Le perdite di ferro nell'organismo vengono compensate tramite l'alimentazione Keystone Archive

Una tecnica messa a punto in Svizzera permette di rivelare le abitudini alimentari degli individui, analizzando il ferro contenuto nel sangue e nei tessuti muscolari.

“Siamo quello che mangiamo” non è soltanto un modo di dire: le abitudini alimentari di una persona lasciano una traccia nella composizione chimica del suo sangue e dei suoi tessuti muscolari, una traccia che oggi gli scienziati sono in grado di interpretare.

Ferro leggero e ferro pesante

Il ferro, un elemento indispensabile per la nostra sopravvivenza, è presente in natura e nel nostro corpo sotto forma di due isotopi, due atomi di peso differente, il ferro-54 e il ferro-56.

Ricercatori del Politecnico di Zurigo e dell’Università di Berna hanno messo a punto una sofisticata tecnica, che permette di stabilire la concentrazione relativa di ferro leggero e ferro pesante nel sangue e nei tessuti muscolari di una persona, e confrontarla con quella dei più comuni alimenti di origine vegetale e animale per determinare a grandi linee le sue abitudini alimentari.

Il corpo di un uomo contiene in media 3,8 grammi di ferro, quello di una donna 2,3 grammi. Il metallo serve a trasportare l’ossigeno nel flusso sanguigno e immagazzinarlo nei tessuti muscolari. Ogni giorno, un adulto sano ne perde circa un milligrammo, che l’organismo rimpiazza attraverso l’alimentazione.

Spettroscopia di massa

A lungo andare, la percentuale relativa di ferro-54 e ferro-56 nel nostro sangue e nei muscoli riflette quella dei nostri cibi abituali, spiegano Thomas Walczyk e Friedhelm von Blanckenburg, i due autori dello studio pubblicato sull’ultimo numero della rivista Science.

I ricercatori svizzeri si sono serviti della spettroscopia di massa, un metodo estremamente preciso che permette di pesare gli atomi di tutti gli elementi chimici presenti in un campione. Hanno misurato così la percentuale relativa degli isotopi di ferro nel sangue e nei tessuti di uomini e donne e nei più comuni alimenti: vegetali, frutti di mare, gamberi, pesci, carne di bovino, di suino e di pollo e uova.

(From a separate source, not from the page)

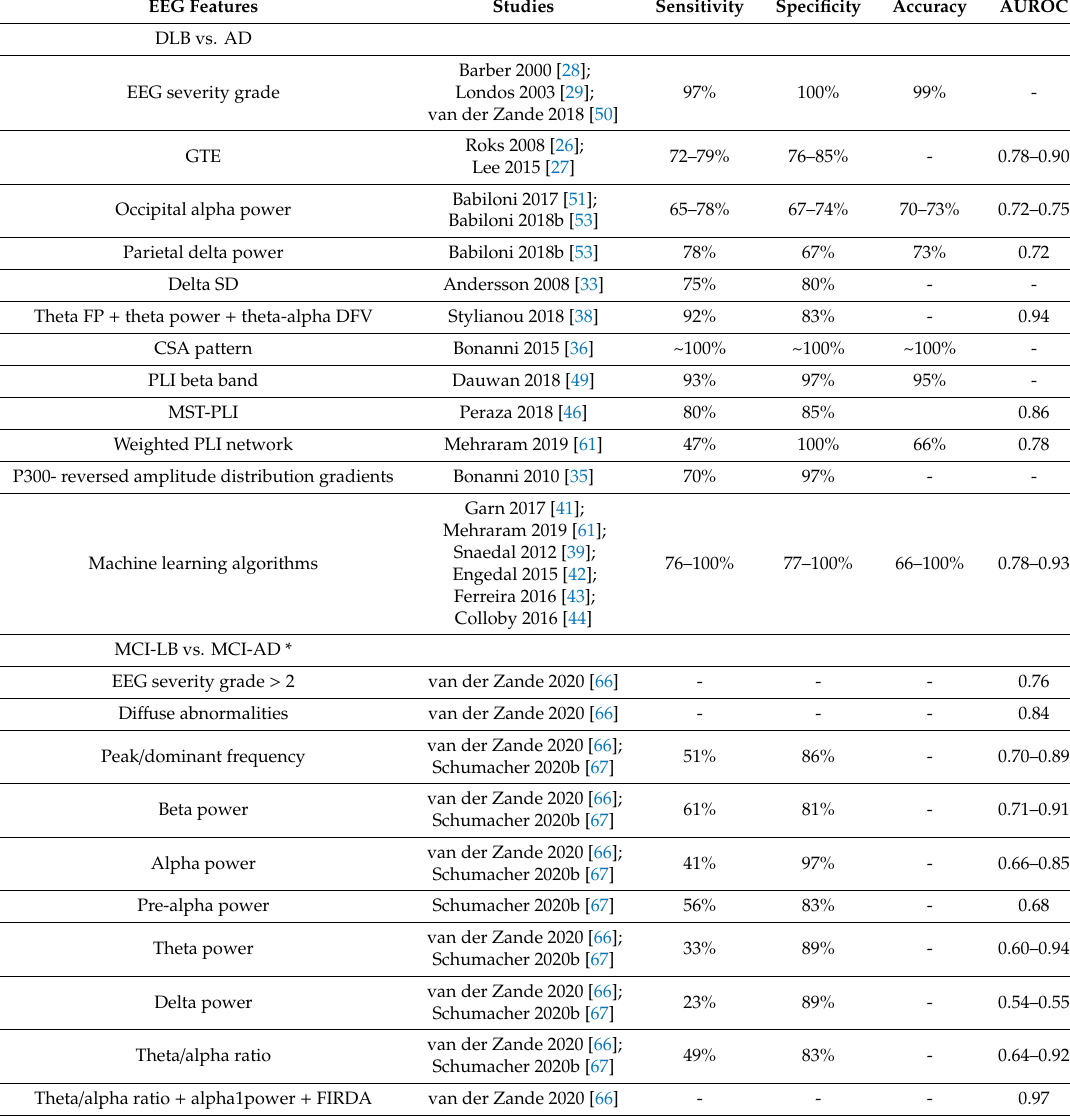
Table 4. Diagnostic accuracy of specific EEG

Questa tecnica, spiegano i due scienziati, ha potenziali applicazioni in campo medico e in campo paleoantropologico. Può servire, infatti, a diagnosticare un disturbo dell’assorbimento del ferro nelle persone che soffrono di anemia. E i paleoantropologi potranno determinare le abitudini alimentari di uomini e donne del passato analizzando i loro resti.